Con su cargamento de risas, humor, canto, poesía, teatro breve y danza, las veladas recorrían el país desde la década de 1940. En los confines más remotos del país, después de viajes que duraban varios días con peripecias inolvidables, se presentaban los artistas. La fiesta se organizaba en las iglesias, en las escuelas, en las pistas de baile e incluso, en casas particulares.
Si bien el programa tenía una columna vertebral, un esqueleto básico, permitían a sus protagonistas improvisar dentro de su espíritu de celebración popular. Incluso, no pocas veces subían a los precarios escenarios los lugareños para expresarse a través de su arte.
Sorteando el polvo de los caminos y deteniéndose de pueblo en pueblo, en 1943 un elenco de velada había sentado por unos días sus reales en la andariega Villarrica del Espíritu Santo.
El poeta Teodoro Salvador Mongelós —nacido el 9 de noviembre de 1914 en Ypacaraí y fallecido en su exilio de San Pablo, Brasil, el 20 de mayo de 1966—, formaba parte del elenco.
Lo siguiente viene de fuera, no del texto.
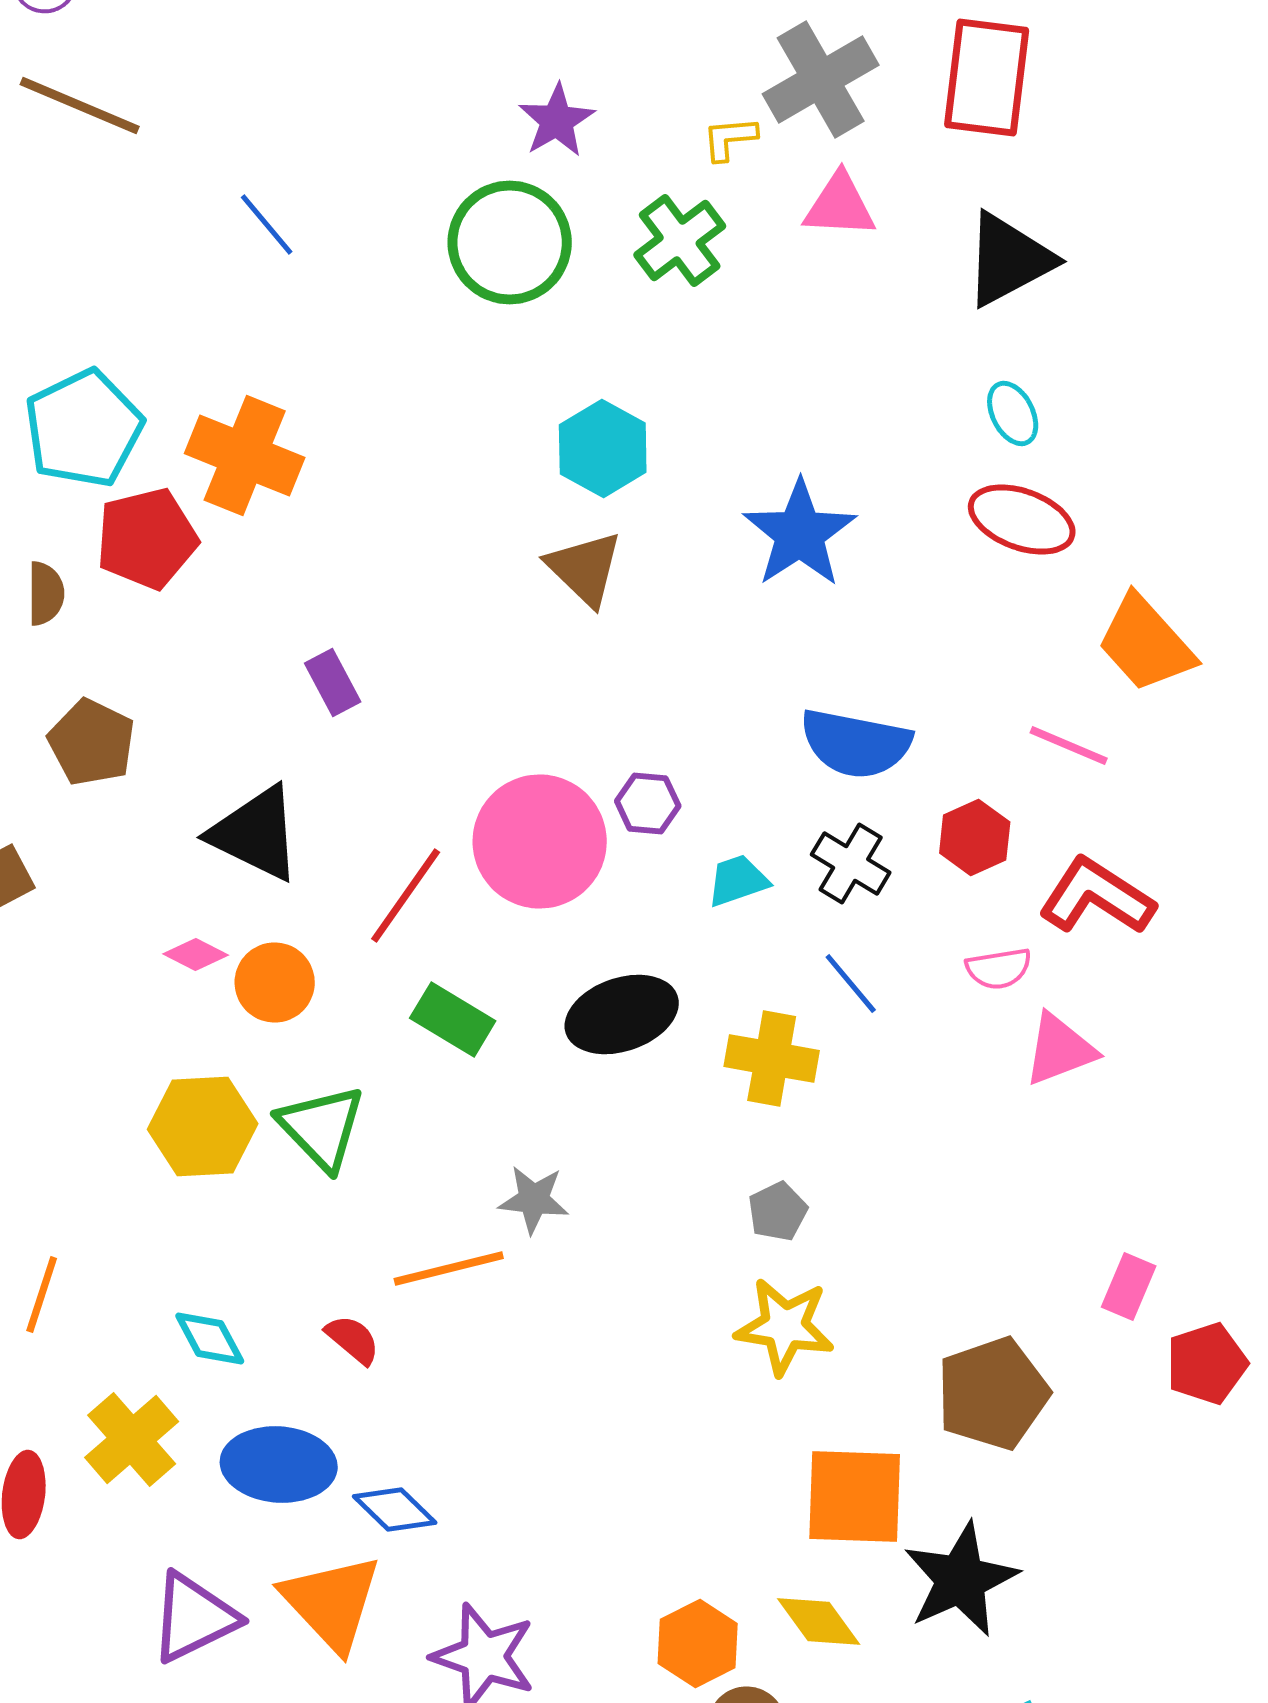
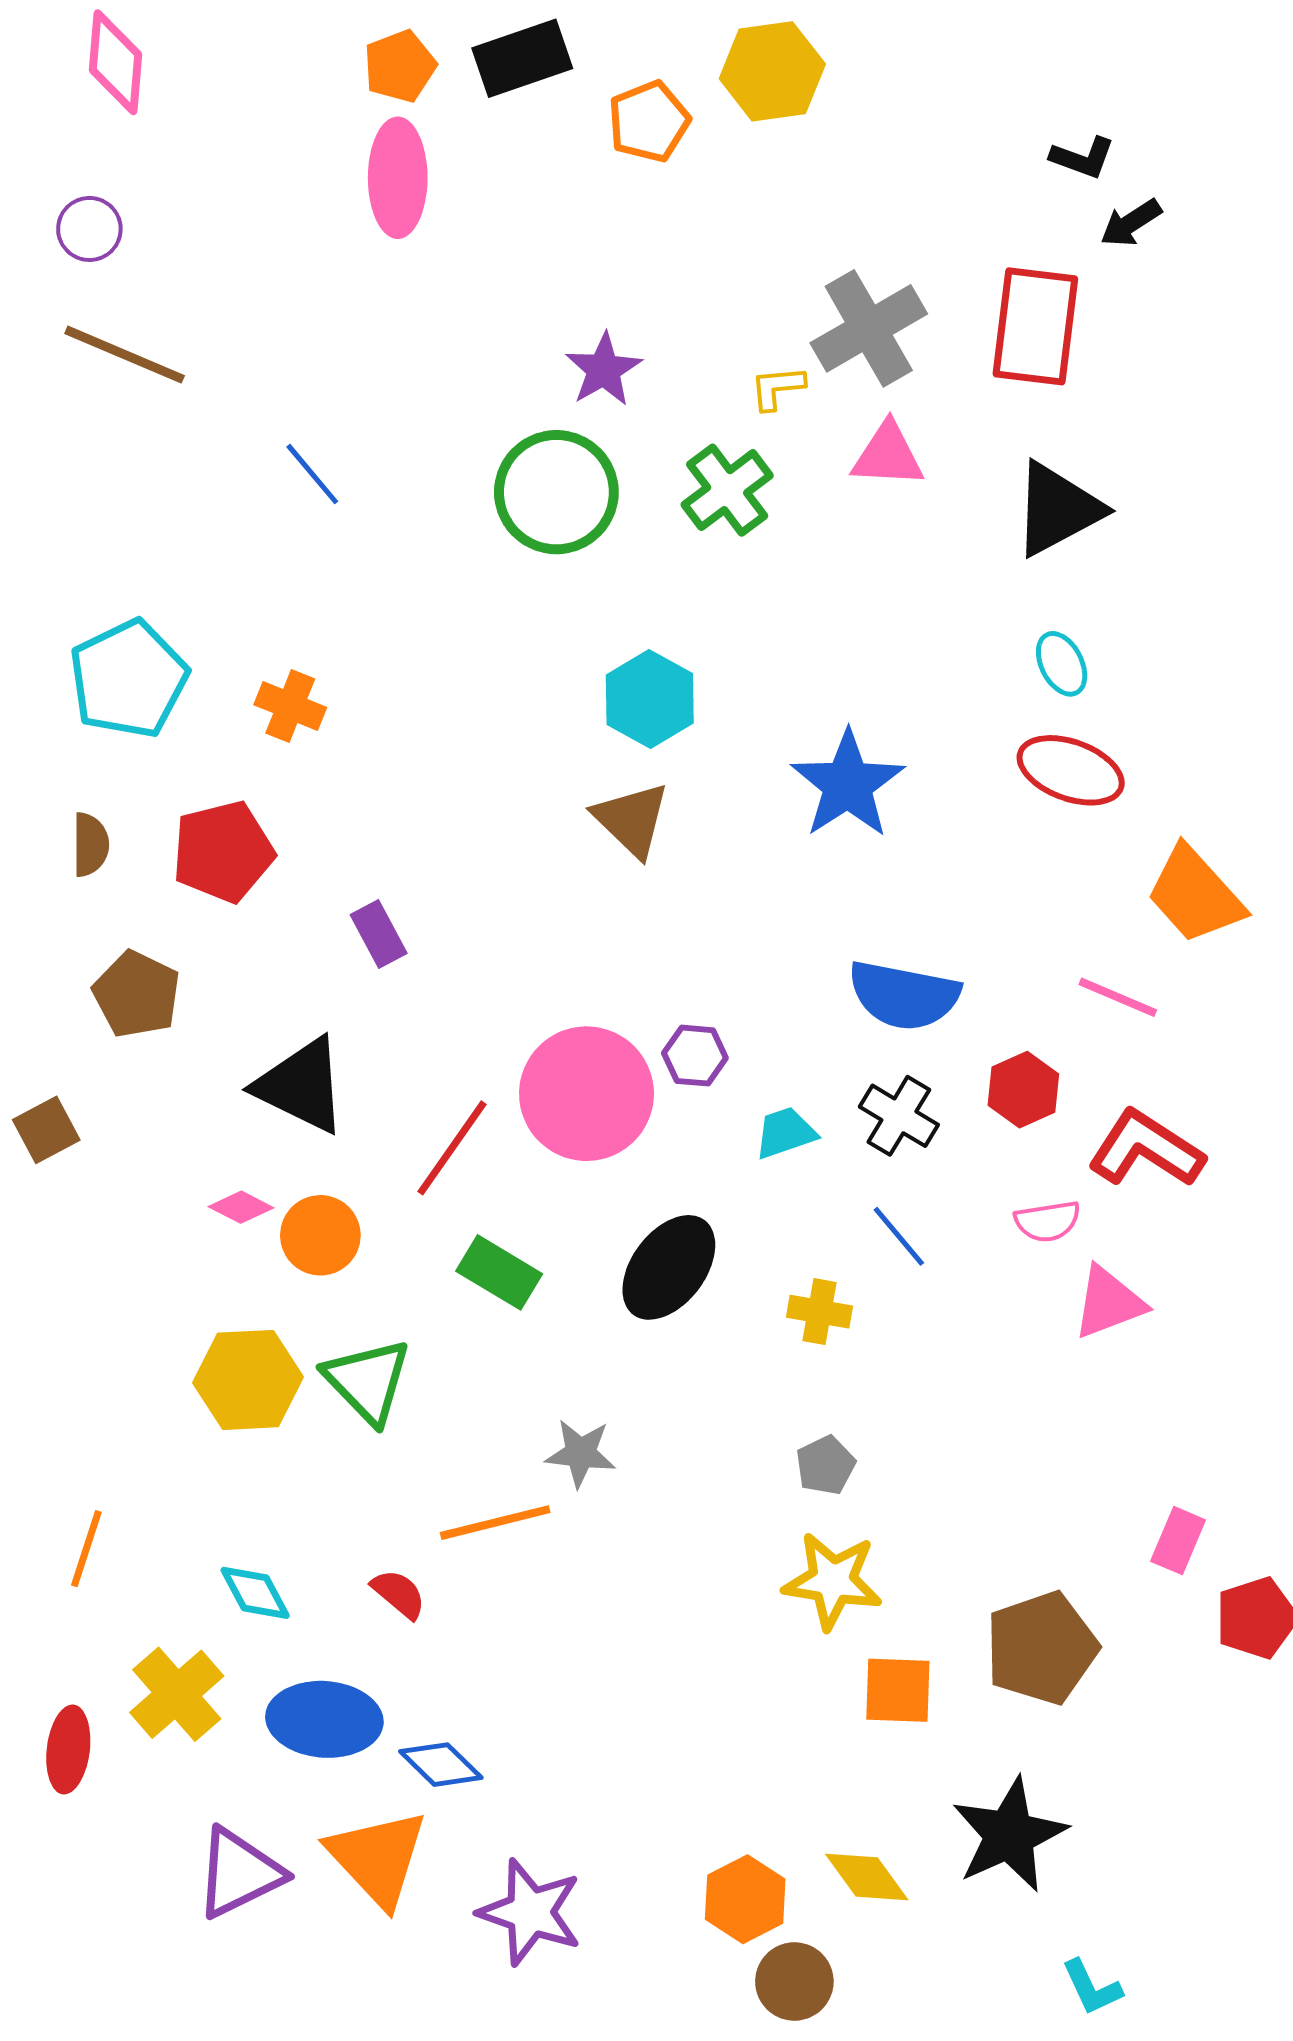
orange cross: (245, 456) -> (290, 706), size x0.6
red pentagon: (147, 538) -> (223, 852), moved
black ellipse: (622, 1014) -> (669, 1267), turned -34
yellow cross: (772, 1058) -> (820, 1312), size x0.7
orange square: (855, 1496) -> (898, 1690), moved, size x0.7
En el mismo también estaba el músico y compositor Diosnel Chase que se sentía a sus anchas porque estaba en su tierra. Allí había venido al mundo el 23 de junio de 1904.
En una de las noches de la actuación, Teodoro había visto en medio del público a una joven muy hermosa, deslumbrante. Sobresalía entre todas.
—Nde Diosnel, amo mitakuña pôrâ jajaipa piko máva. Nde oiméne reikuaa hína chupe (Diosnel: quién es aquella joven tan pero tan hermosa. Seguramente le conocés)—, le preguntó el vate a su amigo. Pensó que siendo del lugar, la conocería.
—Chamígo, ndaikuaái, pero jaikuaáta (Amigo, no sé ; pero lo sabremos)—, le respondió el que había aprendido las primeras lecciones de guitarra nada menos que con el caazapeño Carlos Talavera.
Unos diez minutos después del diálogo, Teodoro y Diosnel ya sabían que la espléndida mujer se llamaba Virginia Garcete y que era una maestra normal.
Cuando concluyó la velada, después de los aplausos y las felicitaciones a los artistas, Mongelós se apartó de sus compañeros y se acercó a la que le había encandilado desde el primer instante en que la vio. Como sabía ya que era una docente, extrajo de su galera verbal las palabras que consideró más adecuadas para la ocasión. Verla de cerca, contemplar sus ojos con aromas del Yvytyrusu y escucharla hablar fueron suficientes para que Teodoro quedara prendado de aquella profesora.
Volvieron a Asunción y el poeta escribió los versos de Virginia. En ellos vuelca sus sentimientos, admira sus cualidades y expresa su esperanza con respecto a ella. Posteriormente, el dúo Melga-Chase le puso la música. Y la grabó, para que el nombre de la profesora guaireña se hiciese universal.